Roaming broadly around the eastern high plains, especially near the southeast corner of the Wildwood is a band of barbarians lead by the imposing (6 foot 2 inches and muscled) Battle Priestess Glainsare (ST 17 IQ 15 DX 16: Demon Cleaver, Borealis Bow, +1 Fine Splint Leather Armour (4point protection, -3DX), Ranger Cloak, and 4 fine silver throwing axes +1DX, +2Dmg; Talents: Ax, Bow, UC1, naturalist, tactician, running, priest, tracking, woodsman). She was given a vision from the Trickster to steal treasure from a mountain giant, but make it look like a gargoyle did it. She pulled it off with aplomb but faced the usual shunning upon her return home.
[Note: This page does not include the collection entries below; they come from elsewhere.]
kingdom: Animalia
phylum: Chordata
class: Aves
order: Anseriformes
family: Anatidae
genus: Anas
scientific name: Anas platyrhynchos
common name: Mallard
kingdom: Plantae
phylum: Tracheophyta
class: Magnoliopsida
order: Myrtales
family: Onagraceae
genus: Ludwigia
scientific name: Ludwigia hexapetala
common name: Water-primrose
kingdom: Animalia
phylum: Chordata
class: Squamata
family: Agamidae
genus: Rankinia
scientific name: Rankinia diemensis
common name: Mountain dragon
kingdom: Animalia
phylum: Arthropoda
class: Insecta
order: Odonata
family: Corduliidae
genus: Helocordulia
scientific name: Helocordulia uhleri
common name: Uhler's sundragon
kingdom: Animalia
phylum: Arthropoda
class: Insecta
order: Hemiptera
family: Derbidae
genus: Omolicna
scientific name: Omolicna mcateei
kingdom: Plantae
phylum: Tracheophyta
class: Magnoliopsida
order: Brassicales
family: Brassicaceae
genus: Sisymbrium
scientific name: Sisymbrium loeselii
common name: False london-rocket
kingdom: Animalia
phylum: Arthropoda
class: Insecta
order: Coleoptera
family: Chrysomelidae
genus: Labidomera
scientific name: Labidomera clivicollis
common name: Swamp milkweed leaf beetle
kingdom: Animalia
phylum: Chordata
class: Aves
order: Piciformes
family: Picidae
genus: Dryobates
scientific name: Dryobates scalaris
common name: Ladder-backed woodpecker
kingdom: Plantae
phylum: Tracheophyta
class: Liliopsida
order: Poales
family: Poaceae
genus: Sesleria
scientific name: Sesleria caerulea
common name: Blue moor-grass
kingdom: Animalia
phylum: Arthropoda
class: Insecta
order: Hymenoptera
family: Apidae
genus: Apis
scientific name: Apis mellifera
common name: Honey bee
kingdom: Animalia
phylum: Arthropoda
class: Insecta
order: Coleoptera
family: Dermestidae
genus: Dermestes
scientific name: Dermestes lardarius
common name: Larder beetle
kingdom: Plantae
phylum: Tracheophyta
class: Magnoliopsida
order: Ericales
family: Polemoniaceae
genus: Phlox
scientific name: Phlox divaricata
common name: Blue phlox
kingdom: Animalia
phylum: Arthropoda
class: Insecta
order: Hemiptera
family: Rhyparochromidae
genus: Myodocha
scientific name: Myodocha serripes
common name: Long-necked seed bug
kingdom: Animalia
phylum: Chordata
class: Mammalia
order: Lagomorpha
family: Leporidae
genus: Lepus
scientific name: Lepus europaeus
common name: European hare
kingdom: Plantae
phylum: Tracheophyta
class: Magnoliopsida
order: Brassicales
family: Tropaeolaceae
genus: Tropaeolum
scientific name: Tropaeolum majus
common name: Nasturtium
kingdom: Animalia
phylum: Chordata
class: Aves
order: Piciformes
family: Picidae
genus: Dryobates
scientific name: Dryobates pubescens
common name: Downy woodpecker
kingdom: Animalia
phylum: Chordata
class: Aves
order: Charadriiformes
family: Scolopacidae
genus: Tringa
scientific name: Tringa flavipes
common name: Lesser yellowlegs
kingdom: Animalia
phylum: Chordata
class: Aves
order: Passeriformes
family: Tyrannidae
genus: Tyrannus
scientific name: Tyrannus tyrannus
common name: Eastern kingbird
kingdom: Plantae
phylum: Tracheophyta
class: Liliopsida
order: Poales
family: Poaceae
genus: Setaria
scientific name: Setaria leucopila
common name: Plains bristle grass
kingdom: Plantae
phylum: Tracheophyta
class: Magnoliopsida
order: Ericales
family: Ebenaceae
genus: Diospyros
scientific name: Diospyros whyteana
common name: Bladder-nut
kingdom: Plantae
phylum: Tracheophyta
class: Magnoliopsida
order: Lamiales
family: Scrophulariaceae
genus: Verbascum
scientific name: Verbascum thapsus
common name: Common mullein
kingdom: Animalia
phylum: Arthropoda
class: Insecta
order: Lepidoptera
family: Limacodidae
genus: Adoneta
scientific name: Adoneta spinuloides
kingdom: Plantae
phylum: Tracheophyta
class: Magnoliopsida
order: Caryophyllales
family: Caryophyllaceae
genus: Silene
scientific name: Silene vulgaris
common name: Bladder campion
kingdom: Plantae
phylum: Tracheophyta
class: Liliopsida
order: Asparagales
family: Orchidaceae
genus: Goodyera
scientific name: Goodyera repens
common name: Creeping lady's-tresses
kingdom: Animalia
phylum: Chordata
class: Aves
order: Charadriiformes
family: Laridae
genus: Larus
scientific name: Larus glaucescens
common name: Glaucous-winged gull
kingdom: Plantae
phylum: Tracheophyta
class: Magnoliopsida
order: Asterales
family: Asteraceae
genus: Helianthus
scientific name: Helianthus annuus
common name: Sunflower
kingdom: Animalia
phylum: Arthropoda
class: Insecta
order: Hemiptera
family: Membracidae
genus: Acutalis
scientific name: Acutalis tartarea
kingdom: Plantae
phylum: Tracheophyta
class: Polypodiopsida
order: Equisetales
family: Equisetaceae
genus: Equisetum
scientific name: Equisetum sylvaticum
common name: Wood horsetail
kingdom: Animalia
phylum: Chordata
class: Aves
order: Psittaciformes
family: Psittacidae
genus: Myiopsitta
Instead of giving into the isolation, she pulled together a band of other Trickster Visionaries to form a group of some 8-12 high minded and principled mercenaries who travel in traditional style with mobile yurts carried by beasts of burden. They protect caravans, go on missions around edge of the Wild Lands for the Elven and Centaur Rangers, protect small outlying temples from attack, track down bandits for bounty rewards, etc. She has made more of a name for herself with the recent "Conflict in the South" giving her more opportunities to deal with smaller hostile incidences that may not require a full muster. As usual there are many who do not like that those under the influence of the Trickster are roaming free, especially in armed bands, but those very many whom she has benefited have come to her defense in the larger eastern Temples who think to put a stop to her and her crew. She has a middle-aged forest shaman who has had training with some of the local Temples, the Rangers and discreetly with some Necromancers who were visiting the Rangers. The Necromancers decided against taking him to a Brotherhood for formal training due to his age and limited Necromantic ability. Still, he is more advanced than most barbarian shamans (ST 11 IQ 13 DX 12; his staff is topped by a thinly disguised Necromantic Spirit Jar (which is frowned upon by most barbarian religious folks, see 7HexDragon House Rules on Spirit Magic), Talisman of of the Boar, and magical one-use small wolf and bear carvings when thrown on the ground turn into the animal for 12 turns; Spells: cure disease, detect undead, summon wolf, staff, repel undead, trailtwister, aid, spirit jar). Glainsare is part of the Borderlands Campaign.